▶ Text excerpt

===

Press Conference by Prime Minister Shinzo Abe

Wednesday, December 26, 2012

CABINET PUBLIC AFFAIRS SECRETARY: We will now begin the press conference by Prime Minister Shinzo Abe. Prime Minister, your opening statement please.

Opening Statement by Prime Minister Shinzo Abe

PRIME MINISTER ABE: Today I was designated as the nation's 96th Prime Minister. The Liberal Democratic Party and The New Komeito have established a coalition government in light of the results of the recent general election. While on the campaign trail traveling all around the country during the recent general election campaign, I felt strong and clear expectations from the public that they wanted a stop to be put on this political confusion and stagnation as early as possible. At the same time, I felt very keenly that trust in our party has not yet returned completely and that the stern eye of the public continues to be cast on politics as a whole. Within that context I have inaugurated my Cabinet, brimming with a tense feeling of wanting to build up and also garner trust by producing results at as early a time as possible.

===

(Data rows)
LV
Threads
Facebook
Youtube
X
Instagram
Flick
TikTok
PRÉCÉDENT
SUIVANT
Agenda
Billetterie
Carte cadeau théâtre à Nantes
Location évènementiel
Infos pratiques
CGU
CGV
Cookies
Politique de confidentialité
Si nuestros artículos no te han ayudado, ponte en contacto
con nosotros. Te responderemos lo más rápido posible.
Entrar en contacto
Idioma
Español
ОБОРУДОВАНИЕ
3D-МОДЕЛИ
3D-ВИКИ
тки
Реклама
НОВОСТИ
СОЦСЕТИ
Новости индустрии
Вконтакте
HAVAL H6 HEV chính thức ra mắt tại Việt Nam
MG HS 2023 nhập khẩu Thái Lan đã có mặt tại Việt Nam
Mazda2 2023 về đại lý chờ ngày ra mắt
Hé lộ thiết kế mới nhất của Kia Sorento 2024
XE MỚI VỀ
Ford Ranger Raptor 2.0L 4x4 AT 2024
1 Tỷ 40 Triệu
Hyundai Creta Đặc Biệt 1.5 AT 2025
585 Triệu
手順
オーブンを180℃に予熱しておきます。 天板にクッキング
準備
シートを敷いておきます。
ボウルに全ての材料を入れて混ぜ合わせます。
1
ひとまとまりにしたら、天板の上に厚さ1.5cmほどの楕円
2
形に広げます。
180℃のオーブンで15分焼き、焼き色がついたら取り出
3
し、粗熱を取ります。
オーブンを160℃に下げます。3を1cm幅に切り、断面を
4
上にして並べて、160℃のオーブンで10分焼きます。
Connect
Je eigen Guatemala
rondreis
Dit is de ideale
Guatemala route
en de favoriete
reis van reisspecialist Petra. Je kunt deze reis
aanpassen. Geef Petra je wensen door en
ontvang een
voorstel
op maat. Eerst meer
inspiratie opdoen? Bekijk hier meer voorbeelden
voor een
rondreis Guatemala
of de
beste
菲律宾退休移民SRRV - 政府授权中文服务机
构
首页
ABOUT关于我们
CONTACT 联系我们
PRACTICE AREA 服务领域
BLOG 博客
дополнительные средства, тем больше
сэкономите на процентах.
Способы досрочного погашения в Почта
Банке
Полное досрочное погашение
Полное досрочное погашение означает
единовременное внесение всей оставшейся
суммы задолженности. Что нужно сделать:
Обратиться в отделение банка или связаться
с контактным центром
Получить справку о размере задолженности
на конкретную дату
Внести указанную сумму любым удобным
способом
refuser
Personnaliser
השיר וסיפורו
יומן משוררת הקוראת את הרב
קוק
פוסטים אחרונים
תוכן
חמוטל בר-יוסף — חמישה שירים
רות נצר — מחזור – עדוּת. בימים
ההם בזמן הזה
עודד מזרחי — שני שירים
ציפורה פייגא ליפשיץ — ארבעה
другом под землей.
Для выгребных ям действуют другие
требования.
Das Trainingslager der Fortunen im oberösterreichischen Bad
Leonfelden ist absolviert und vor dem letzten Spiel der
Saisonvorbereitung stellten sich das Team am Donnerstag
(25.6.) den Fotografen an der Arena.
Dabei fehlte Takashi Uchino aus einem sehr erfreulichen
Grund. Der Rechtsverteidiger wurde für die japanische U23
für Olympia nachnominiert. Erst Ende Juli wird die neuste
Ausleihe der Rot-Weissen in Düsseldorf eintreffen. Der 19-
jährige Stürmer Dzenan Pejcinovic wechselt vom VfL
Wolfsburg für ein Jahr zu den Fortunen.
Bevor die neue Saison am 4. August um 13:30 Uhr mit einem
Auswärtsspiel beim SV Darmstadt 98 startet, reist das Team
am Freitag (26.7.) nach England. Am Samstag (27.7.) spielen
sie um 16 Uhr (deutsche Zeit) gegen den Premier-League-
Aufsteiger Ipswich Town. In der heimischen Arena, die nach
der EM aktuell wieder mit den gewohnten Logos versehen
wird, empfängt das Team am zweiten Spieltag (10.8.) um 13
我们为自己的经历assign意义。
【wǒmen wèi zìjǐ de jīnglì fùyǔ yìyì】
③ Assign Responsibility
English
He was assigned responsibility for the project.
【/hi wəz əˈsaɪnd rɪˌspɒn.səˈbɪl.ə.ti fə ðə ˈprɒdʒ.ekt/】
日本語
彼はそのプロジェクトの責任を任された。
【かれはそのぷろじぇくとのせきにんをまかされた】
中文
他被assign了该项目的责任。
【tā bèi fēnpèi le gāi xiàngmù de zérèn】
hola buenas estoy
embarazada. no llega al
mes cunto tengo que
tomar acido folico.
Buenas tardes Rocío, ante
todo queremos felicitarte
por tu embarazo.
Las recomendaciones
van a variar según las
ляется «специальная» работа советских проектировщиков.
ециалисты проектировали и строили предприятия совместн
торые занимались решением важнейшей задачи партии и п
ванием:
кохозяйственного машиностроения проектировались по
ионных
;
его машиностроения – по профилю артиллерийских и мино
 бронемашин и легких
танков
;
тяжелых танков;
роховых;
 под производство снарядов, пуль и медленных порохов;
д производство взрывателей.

===

▶ Exercise requirements
[1] Copy the data rows word for word, from the very first row through the line containing "(25.6.) den Fotografen an der Arena.", including both of those lines.
[2] Pick up Prime Minister Abe's press conference statement after its last sentence and keep it going.

▶ Answers by task
[1]
LV
Threads
Facebook
Youtube
X
Instagram
Flick
TikTok
PRÉCÉDENT
SUIVANT
Agenda
Billetterie
Carte cadeau théâtre à Nantes
Location évènementiel
Infos pratiques
CGU
CGV
Cookies
Politique de confidentialité
Si nuestros artículos no te han ayudado, ponte en contacto
con nosotros. Te responderemos lo más rápido posible.
Entrar en contacto
Idioma
Español
ОБОРУДОВАНИЕ
3D-МОДЕЛИ
3D-ВИКИ
тки
Реклама
НОВОСТИ
СОЦСЕТИ
Новости индустрии
Вконтакте
HAVAL H6 HEV chính thức ra mắt tại Việt Nam
MG HS 2023 nhập khẩu Thái Lan đã có mặt tại Việt Nam
Mazda2 2023 về đại lý chờ ngày ra mắt
Hé lộ thiết kế mới nhất của Kia Sorento 2024
XE MỚI VỀ
Ford Ranger Raptor 2.0L 4x4 AT 2024
1 Tỷ 40 Triệu
Hyundai Creta Đặc Biệt 1.5 AT 2025
585 Triệu
手順
オーブンを180℃に予熱しておきます。 天板にクッキング
準備
シートを敷いておきます。
ボウルに全ての材料を入れて混ぜ合わせます。
1
ひとまとまりにしたら、天板の上に厚さ1.5cmほどの楕円
2
形に広げます。
180℃のオーブンで15分焼き、焼き色がついたら取り出
3
し、粗熱を取ります。
オーブンを160℃に下げます。3を1cm幅に切り、断面を
4
上にして並べて、160℃のオーブンで10分焼きます。
Connect
Je eigen Guatemala
rondreis
Dit is de ideale
Guatemala route
en de favoriete
reis van reisspecialist Petra. Je kunt deze reis
aanpassen. Geef Petra je wensen door en
ontvang een
voorstel
op maat. Eerst meer
inspiratie opdoen? Bekijk hier meer voorbeelden
voor een
rondreis Guatemala
of de
beste
菲律宾退休移民SRRV - 政府授权中文服务机
构
首页
ABOUT关于我们
CONTACT 联系我们
PRACTICE AREA 服务领域
BLOG 博客
дополнительные средства, тем больше
сэкономите на процентах.
Способы досрочного погашения в Почта
Банке
Полное досрочное погашение
Полное досрочное погашение означает
единовременное внесение всей оставшейся
суммы задолженности. Что нужно сделать:
Обратиться в отделение банка или связаться
с контактным центром
Получить справку о размере задолженности
на конкретную дату
Внести указанную сумму любым удобным
способом
refuser
Personnaliser
השיר וסיפורו
יומן משוררת הקוראת את הרב
קוק
פוסטים אחרונים
תוכן
חמוטל בר-יוסף — חמישה שירים
רות נצר — מחזור – עדוּת. בימים
ההם בזמן הזה
עודד מזרחי — שני שירים
ציפורה פייגא ליפשיץ — ארבעה
другом под землей.
Для выгребных ям действуют другие
требования.
Das Trainingslager der Fortunen im oberösterreichischen Bad
Leonfelden ist absolviert und vor dem letzten Spiel der
Saisonvorbereitung stellten sich das Team am Donnerstag
(25.6.) den Fotografen an der Arena.

[2]
Over these three years, various issues have accumulated in the economy as well as in foreign and security policy, as well as in education and in daily living as the result of the DPJ government. Yet the crisis and the issues that we face at present will not be resolved by looking back on the past or by criticizing the previous administration. I intend for us to brush aside the past and from now vigorously take our first step forward towards the future.

In keeping with my determination to defeat the impending crisis for the sake of our nation and people, today I formed a 'crisis breakthrough Cabinet.' I included in my Cabinet people with experience as the President of the LDP and as Chief Representative of The New Komeito as well as leader candidates who will play a prominent role in the next generation. I emphasized character and ability in selecting the people who would serve. I intend to have them demonstrate their abilities to the fullest in order to overcome the nation's crisis.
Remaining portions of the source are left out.